Refusing to name both fathers on the birth certificate "singles out unmarried same-sex couples and their adoptive children for unequal treatment for the improper purpose of making them unequal to everyone else," said the lawsuit filed by Regina O. Matthews of New Orleans and Kenneth D. Upton Jr. of Lambda Legal Defense and Education Fund Inc. of Dallas.

Earlier this month, New York state officials decided to let married same-sex couples list both their names on their children's birth certificates.

Zainey wrote that Louisiana law requires a new certificate when it gets an adoption decree, and the law does not include any limits or restrictions. The state's arguments would make the adoption law's "plain language ... meaningless by reading in restrictions and requirements that simply are not present in the text of the statute," he wrote.


http://www.wwl.com/Judge--Louisiana-must-list-both-gay-parents-on-bir/3564571

Thomas the Solitary
12-28-2008, 05:00 PM
Wow.

I just don't know how to think on this one. I've got both points of view in my head, and they're both valid. I hate it when that happens.

**Work to complete**
Do these statements agree with the birth-certificate excerpt? Answer yes or no for each, quoting the words that decide it. (a) One of the lawyers who filed the lawsuit worked for an organization based in Dallas. (b) Zainey wrote that Louisiana law places limits on issuing a new certificate after an adoption decree. (c) New York state officials decided to let married same-sex couples list both names on their children's birth certificates. Base your replies on the birth-certificate excerpt and nothing else.

**Extracted entries**
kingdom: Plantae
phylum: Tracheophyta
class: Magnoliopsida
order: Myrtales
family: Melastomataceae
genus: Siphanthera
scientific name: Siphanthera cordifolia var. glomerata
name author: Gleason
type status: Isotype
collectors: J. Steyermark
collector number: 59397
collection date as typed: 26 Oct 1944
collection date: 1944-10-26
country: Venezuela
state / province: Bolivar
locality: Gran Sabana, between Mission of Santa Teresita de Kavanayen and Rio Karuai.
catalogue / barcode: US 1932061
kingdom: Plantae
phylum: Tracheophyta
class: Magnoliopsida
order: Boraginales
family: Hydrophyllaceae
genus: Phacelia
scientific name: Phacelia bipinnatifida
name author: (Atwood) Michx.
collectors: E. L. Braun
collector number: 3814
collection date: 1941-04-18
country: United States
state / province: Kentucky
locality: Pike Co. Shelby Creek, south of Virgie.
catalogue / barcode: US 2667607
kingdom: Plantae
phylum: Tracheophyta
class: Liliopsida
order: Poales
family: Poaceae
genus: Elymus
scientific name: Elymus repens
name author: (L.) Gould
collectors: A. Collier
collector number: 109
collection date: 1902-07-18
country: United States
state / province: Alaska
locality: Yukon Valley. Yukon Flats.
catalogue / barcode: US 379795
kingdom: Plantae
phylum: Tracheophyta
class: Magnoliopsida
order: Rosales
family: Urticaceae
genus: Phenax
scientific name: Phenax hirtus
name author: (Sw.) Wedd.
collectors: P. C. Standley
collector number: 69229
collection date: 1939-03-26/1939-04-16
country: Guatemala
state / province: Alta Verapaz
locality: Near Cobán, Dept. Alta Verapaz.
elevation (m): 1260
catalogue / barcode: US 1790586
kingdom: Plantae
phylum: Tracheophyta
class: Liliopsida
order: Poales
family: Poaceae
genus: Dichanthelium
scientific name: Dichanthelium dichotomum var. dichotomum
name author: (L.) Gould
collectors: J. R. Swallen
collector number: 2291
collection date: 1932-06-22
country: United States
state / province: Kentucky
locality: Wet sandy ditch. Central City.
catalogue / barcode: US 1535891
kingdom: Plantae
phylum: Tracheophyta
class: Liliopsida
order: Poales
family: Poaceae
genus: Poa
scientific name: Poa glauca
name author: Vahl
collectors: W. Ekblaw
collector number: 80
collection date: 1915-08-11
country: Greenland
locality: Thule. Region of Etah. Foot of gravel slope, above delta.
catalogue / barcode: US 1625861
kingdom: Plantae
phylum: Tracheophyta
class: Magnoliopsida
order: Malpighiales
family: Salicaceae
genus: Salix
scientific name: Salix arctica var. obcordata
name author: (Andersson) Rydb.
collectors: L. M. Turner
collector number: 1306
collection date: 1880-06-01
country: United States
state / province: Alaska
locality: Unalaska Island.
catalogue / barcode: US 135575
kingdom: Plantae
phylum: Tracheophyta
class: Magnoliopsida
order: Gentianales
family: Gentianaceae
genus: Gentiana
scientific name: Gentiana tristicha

**Task output**
(a) Yes: "Kenneth D. Upton Jr. of Lambda Legal Defense and Education Fund Inc. of Dallas"
(b) No: "the law does not include any limits or restrictions"
(c) Yes: "New York state officials decided to let married same-sex couples list both their names on their children's birth certificates"